• _本文_:

<<<<

加熱に次いで、熱間プレス加工を行い、引き続き金型や水などの冷媒を用いて冷却を行うことにより熱間プレス部材が製造される。本発明においては、熱間プレス条件は特に限定されないが、一般的な熱間プレス温度範囲である600〜800℃でプレスを行う事が出来る。
以下、本発明を実施例に基づいて具体的に説明する。下記の実施例は本発明を限定するものではなく、要旨構成の範囲内で適宜変更することは、本発明の範囲に含まれるものとする。
下地鋼板として、質量%で、C:0.30%、Si:0.25%、Mn:2.0%、P:0.005%、S:0.005%、Al:0.03%、N:0.005%、Nb:0.005%、Ti:0.02%、B:0.0020%、Cr:0.2%、Sb:0.008%を含有し、残部がFeおよび不可避的不純物からなる成分組成を有する、板厚1.4mmの冷延鋼板を用いた(Ac3=781℃)。

>>>>

• _次の課題_:
**1)** 次の(a)〜(c)が本文の内容と合致するかを「はい」または「いいえ」で答え、それぞれ判断の根拠となる本文の語句をそのまま引用せよ。
(a) 熱間プレスは600〜800℃で行うことができる。
(b) 実施例は本発明を限定するものとされている。
(c) 下地鋼板の板厚は1.4mmである。
**2)** 本文に基づき、次の問いに答えよ。
(a) 熱間プレス加工後の冷却に用いる冷媒として例示されているものは何か。
(b) 下地鋼板のCの含有量は質量%でいくらか。
(c) 下地鋼板のAc3は何℃か。
**3)** 熱間プレス部材の製造に関する本文を、最後の文の後から引き取って書き進めよ。

• _対象データ_:
<<<<

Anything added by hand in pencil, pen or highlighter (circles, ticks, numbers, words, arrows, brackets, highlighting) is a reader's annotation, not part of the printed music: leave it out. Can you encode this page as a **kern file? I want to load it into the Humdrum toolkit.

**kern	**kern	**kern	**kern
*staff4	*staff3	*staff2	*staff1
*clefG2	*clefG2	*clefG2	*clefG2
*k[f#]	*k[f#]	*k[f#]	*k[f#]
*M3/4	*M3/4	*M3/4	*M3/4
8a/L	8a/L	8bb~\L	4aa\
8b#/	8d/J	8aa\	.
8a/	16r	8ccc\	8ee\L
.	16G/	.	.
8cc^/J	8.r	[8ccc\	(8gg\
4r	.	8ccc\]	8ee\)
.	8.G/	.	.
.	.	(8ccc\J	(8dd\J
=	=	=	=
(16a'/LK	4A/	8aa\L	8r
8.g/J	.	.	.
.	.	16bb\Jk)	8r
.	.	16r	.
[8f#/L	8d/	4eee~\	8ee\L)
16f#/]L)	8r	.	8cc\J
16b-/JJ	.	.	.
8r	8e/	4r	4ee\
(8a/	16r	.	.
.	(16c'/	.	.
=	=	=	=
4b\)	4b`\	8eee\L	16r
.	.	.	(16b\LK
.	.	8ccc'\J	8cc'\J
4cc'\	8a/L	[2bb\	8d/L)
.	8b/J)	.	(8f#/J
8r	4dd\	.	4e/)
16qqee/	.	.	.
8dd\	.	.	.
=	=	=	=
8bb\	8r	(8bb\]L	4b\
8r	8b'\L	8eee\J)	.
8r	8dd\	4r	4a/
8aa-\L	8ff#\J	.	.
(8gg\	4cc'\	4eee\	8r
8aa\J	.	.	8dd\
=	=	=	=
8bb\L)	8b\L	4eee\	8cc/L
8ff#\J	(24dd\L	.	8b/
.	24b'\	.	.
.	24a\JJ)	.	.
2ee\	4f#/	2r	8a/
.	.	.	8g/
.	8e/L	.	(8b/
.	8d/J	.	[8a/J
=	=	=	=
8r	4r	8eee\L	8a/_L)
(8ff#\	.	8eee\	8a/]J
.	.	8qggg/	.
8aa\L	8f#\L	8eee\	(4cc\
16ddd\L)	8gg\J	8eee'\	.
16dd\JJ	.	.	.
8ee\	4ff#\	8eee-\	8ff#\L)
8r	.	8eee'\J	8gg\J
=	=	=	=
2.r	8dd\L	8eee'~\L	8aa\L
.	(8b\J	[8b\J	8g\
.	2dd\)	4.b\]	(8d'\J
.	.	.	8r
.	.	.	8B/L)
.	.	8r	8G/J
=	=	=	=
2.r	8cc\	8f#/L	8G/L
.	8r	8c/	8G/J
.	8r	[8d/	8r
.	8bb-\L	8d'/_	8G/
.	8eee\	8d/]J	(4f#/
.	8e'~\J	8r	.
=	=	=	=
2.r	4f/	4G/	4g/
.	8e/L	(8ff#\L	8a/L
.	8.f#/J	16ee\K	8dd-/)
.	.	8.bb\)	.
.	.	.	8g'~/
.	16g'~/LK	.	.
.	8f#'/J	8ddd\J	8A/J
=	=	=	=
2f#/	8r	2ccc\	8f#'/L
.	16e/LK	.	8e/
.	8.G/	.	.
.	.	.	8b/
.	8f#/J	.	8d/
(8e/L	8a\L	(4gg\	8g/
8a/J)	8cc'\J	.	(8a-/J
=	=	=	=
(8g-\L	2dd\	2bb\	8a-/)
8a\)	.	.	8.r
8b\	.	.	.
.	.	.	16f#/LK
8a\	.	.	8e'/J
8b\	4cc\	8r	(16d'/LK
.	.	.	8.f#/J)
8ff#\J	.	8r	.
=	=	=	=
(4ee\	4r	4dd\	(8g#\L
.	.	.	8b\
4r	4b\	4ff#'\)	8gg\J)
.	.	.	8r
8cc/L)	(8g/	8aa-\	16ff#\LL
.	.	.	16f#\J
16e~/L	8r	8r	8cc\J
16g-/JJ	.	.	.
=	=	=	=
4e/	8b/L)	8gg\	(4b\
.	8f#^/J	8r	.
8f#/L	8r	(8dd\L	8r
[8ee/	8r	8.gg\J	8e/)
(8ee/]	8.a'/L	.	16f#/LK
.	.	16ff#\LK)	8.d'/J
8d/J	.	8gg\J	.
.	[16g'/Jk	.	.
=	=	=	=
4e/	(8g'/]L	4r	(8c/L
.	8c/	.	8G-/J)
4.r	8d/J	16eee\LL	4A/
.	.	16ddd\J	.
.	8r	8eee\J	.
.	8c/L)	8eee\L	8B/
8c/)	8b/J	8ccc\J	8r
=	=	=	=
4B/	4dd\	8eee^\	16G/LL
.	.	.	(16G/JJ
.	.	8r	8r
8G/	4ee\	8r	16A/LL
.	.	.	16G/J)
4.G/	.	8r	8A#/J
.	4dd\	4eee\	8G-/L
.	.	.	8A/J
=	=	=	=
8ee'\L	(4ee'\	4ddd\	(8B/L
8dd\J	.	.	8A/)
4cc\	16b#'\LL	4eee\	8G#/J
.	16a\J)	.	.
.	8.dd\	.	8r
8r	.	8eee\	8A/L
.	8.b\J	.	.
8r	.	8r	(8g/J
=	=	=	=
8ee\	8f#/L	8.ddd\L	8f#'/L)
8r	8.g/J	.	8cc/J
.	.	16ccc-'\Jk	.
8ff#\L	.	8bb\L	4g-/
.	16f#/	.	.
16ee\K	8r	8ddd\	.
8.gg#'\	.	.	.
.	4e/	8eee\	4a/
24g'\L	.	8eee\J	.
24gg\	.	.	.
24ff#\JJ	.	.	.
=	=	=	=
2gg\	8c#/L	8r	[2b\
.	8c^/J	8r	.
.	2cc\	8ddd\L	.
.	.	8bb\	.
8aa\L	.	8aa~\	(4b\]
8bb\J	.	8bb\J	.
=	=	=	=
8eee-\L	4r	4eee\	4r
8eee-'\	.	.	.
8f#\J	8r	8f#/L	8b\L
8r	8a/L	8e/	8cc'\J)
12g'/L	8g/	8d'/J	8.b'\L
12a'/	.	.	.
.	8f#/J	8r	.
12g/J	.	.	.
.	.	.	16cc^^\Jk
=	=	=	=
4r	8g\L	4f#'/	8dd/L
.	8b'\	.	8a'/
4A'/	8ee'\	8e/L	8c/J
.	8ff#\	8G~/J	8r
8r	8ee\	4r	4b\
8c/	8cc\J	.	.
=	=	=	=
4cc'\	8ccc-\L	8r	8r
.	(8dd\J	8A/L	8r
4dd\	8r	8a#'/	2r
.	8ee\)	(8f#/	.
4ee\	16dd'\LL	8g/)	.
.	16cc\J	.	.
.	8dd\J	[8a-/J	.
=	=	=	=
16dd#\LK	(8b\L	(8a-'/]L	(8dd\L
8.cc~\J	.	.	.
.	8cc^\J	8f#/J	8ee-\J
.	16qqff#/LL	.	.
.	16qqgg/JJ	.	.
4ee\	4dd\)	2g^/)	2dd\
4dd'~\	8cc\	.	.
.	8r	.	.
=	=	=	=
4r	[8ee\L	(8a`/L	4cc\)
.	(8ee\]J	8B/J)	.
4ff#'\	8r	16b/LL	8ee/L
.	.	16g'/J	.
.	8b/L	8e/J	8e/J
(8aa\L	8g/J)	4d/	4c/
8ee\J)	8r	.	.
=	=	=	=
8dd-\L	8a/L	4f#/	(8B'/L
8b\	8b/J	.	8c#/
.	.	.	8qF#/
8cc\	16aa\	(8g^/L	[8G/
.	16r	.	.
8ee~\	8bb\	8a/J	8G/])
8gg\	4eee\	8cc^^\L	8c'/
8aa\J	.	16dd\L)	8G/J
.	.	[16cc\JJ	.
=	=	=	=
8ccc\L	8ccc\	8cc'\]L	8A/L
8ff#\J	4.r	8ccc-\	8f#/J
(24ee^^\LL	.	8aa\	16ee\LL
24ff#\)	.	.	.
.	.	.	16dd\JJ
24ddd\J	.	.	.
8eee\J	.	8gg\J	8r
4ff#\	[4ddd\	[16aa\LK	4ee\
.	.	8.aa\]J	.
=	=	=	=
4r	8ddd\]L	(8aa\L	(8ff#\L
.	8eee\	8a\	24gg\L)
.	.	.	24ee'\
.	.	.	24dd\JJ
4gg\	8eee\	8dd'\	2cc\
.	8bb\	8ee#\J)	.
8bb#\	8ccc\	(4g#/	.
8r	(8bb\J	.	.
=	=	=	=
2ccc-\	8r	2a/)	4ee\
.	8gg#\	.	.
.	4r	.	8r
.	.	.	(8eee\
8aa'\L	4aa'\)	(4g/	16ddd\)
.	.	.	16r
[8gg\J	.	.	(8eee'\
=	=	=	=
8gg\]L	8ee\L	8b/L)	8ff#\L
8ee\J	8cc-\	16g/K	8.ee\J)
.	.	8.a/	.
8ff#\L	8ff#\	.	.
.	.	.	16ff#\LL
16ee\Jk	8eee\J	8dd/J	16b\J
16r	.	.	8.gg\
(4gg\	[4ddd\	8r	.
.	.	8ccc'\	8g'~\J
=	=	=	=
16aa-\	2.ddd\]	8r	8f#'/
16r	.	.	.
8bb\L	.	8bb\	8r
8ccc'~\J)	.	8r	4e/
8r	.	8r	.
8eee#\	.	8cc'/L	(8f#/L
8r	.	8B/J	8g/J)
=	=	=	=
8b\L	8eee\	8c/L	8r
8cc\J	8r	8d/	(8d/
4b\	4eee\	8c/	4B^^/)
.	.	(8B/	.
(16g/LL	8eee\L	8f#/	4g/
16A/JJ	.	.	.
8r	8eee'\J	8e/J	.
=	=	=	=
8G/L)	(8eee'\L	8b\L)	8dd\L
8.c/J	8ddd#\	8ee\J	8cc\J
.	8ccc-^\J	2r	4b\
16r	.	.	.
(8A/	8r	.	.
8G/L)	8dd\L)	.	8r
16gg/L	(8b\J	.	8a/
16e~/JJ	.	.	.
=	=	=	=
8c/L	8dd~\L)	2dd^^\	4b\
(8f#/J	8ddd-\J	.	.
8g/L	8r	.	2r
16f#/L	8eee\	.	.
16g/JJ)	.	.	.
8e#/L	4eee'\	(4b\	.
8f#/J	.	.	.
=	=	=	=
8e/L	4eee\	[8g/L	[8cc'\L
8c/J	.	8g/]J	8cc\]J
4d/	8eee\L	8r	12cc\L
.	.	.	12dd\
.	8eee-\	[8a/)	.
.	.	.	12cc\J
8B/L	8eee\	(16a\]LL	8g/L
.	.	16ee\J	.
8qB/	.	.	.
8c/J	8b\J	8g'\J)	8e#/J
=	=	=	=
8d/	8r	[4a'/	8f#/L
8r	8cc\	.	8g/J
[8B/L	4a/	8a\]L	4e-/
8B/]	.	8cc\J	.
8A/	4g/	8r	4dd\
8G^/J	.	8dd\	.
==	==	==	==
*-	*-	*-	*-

>>>>

• _課題別の解答_:
**1)**
(a) はい:「一般的な熱間プレス温度範囲である600〜800℃でプレスを行う事が出来る」
(b) いいえ:「下記の実施例は本発明を限定するものではなく」
(c) はい:「板厚1.4mmの冷延鋼板を用いた」

**2)**
(a) 金型や水
(b) 0.30%
(c) 781℃

**3)**
この冷延鋼板の表面に、表1に示すめっき方法で、種々のZn系めっき層を形成した。なお、めっき層について、溶融めっき処理の条件は、所望の組成が得られるよう溶融めっき浴組成を調整し、浴温度を各組成の融点+20℃とした。電気めっき処理の条件は、所望の組成が得られるように浴中の金属塩比および電流値を調整した。
得られた熱間プレス用鋼板から150mmC×300mmLの試験片を採取し、電気炉によって加熱した。加熱条件(熱処理条件)を表1に示す。種々の条件で熱処理した後、電気炉から試験片を取り出しハット型金型によって700℃で熱間プレスを実施した。成形後の部品形状は上面の平坦部長さ100mm、側面の平坦部長さ50mm、下面の平坦部長さ50mmである。また、金型の曲げRは上面の両肩、下面の両肩いずれも7Rである。次いで、得られた熱間プレス部材を表1に示す化成処理条件および電着塗装条件により電着塗装処理し、電着塗装した熱間プレス部材を得た。なお、化成処理液には、PLM2100(日本パーカライジング社製)もしくはPBSX−35(日本パーカライジング社製)を用いた。また、電着塗料には、GT100V(関西ペイント社製)もしくはGT100(関西ペイント社製)を用いた。
以上より得られた熱間プレス部材について、Zn系めっき層表面の最大高さ粗さRzを測定した。測定は触針式表面粗さ測定機を用いてJIS B 0601に記載の手法により測定された。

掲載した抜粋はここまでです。